More recently, former hairstylist Megan Dye saw a need for a community support group to take waste reduction to the next level.

“I started noticing the quantities of trash I was consuming while working as a hairstylist,” said Dye. She began researching waste reduction strategies and discovered that plastic cannot be recycled indefinitely — and some kinds of plastic can’t be recycled at all. After seeing the massive amounts of garbage generated in the aftermath of Hurricane Harvey, she decided to do something about it. Armed with information, Dye founded a Facebook group, Living Zero Waste Houston, to help streamline the process of waste reduction.

Farther from home, former Los Alamos Laboratories waste management engineer Emma Cohen was so fed up with the pollution caused by plastic straws that she quit her job to promote the foldable steel Final Straw, raising $1.8 million on Kickstarter.

“I think more and more information is coming out about the devastating effects of plastics on our environment,” she said. “When you throw something away, where is that mythical land of ‘away’?”

The answer to that question is becoming painfully evident — more so in developing countries that don’t have the infrastructure to contain the mountains of debris. In India, plastic bags choked Mumbai’s storm drains, causing disastrous flooding that led to the city’s initiative to charge a fee for plastic bags. Prime Minister Narendra Modi recently announced a plan to eliminate all single-use plastics throughout India.

Other countries have followed suit. In the span of a single week, the European Union moved to ban single-use plastic products with readily available alternatives and Chile became the first South American country to ban plastic bag use by retailers. In Mexico, Veracruz became the first state to ban of both plastic straws and bags.

To Manuel Maqueda, founder of the Plastic Kills campaign and the Plastic Pollution Coalition, a day of reckoning long in the making has finally arrived.

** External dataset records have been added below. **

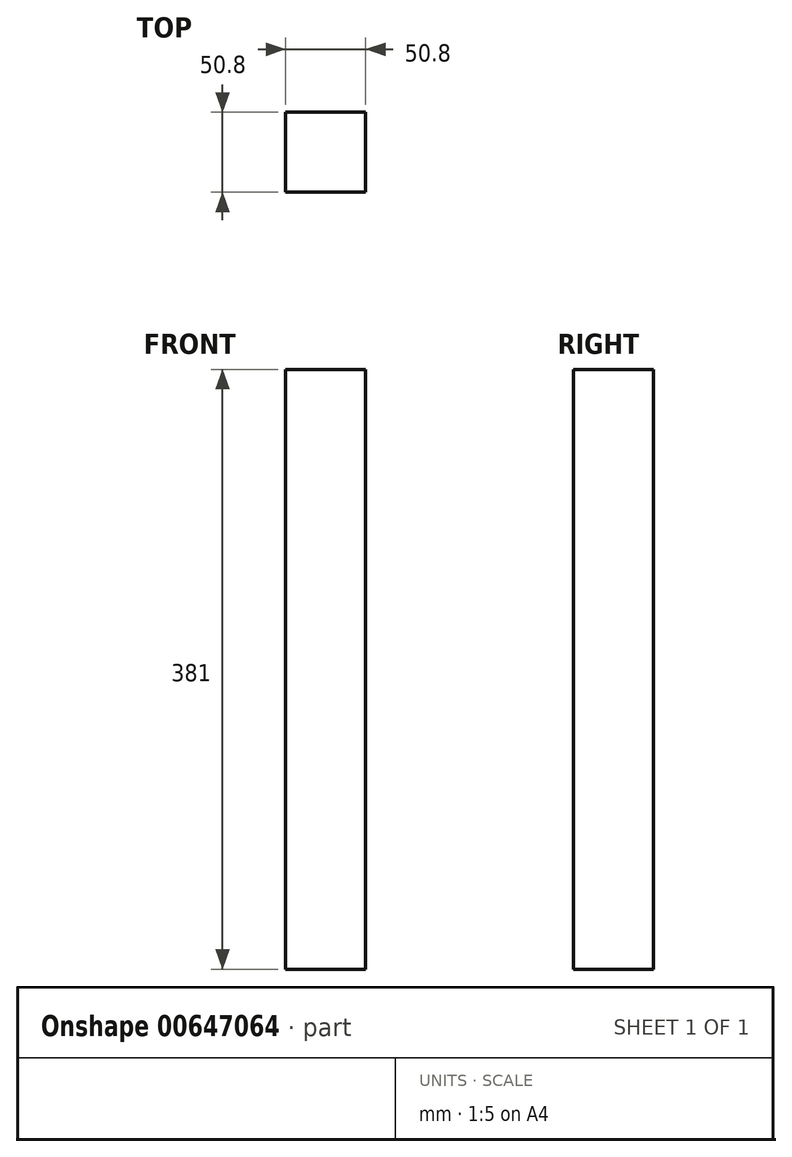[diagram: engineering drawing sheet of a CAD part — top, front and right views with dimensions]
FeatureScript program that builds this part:
annotation { "Feature Type Name" : "Feature", "Feature Type Description" : "" }
export const myFeature = defineFeature(function(context is Context, id is Id, definition is map)
    precondition{}
    {
        {
            var Q0;
            Q0=qCreatedBy(makeId("Top.planeOp"),FACE);
            var sketch = newSketch(context, id + "F0", { "sketchPlane" : qUnion([Q0])});
            skLineSegment(sketch, "E0.bottom", {"start": v(25.4, 25.4) * mm, "end": v(-25.4, 25.4) * mm});
            skLineSegment(sketch, "E0.top", {"start": v(25.4, -25.4) * mm, "end": v(-25.4, -25.4) * mm});
            skLineSegment(sketch, "E0.left", {"start": v(25.4, 25.4) * mm, "end": v(25.4, -25.4) * mm});
            skLineSegment(sketch, "E0.right", {"start": v(-25.4, 25.4) * mm, "end": v(-25.4, -25.4) * mm});
            skPoint(sketch, "E0.middle", {"position": v(0, 0) * mm});
            skSolve(sketch);
        }
        {
            var Q0;
            Q0=makeQuery(id+"F0.imprint","IMPRINT",FACE,{"disambiguationData":[TD([[makeQuery(id+"F0.imprint","IMPRINT",EDGE,{"derivedFrom":sQuery(id+"F0.wireOp",EDGE,"E0.bottom")}),1.0]])]});
            extrude(context, id + "F1", {"entities" : qUnion([Q0]), "oppositeDirection" : true, "depth" : 381 * mm, "offsetDistance" : 25.4 * mm});
        }
    });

“The fact that humans have chosen a material that the planet cannot digest — that we’ve chosen to design things so that their sole purpose is to become garbage… struck me as such an invisible and large problem I decided to turn my eyes to it and I promised myself that I was going to do something about it,” he says. 

Maqueda, author of the upcoming book The Meaning Economy: How Meaning is Transforming Our Economy and Our Future, teaches social entrepreneurship and innovation at the University of California, Berkeley. He says the decline of plastic is a powerful moment in many ways: It’s a unique opportunity for entrepreneurship, innovation and creativity. But it’s also indicative of a larger trend, he says.

“People are realizing we don’t need to make compromises; we can have an economy that brings abundance to people while nurturing life,” he says.  

Studies have found that at least 60 percent of the public is willing to pay more for a product that is environmentally or socially sustainable, said Maqueda. “The best thing about this change is that it’s being supported in a 360-degree manner not just by entrepreneurs but by investors and citizens,” he says. “Everybody is getting behind this.”

That includes Houston middle-schoolers Lila and Caolin, who are finding new ways around the constraints placed on their activism. Faced with opponents who argued that banning plastics would cost jobs, Lila and Caolin teamed up with a former refugee Afghan artisan, Khatera Khorushan, through The Community Cloth to create a micro-enterprise selling reusable designer bags — all made with “upcycled” materials destined for the landfill.

Like Lila and Caolin, Megan Dye has found that many people are eager to cut back on their consumption. “I’ve found Zero Waste strategies that I could use every day that are easy and in a lot of ways an upgrade to our standard of living,” she said. “Houstonians lead very fast-paced lives so I want to create a supportive environment that makes waste reduction quick and easy. Each citizen has the power to make a difference; we just need to be given the tools to make good decisions.”


Tracy L. Barnett is an independent writer based in Guadalajara. She aspires to a zero-waste lifestyle but hasn't yet found a substitute for Rancheritos.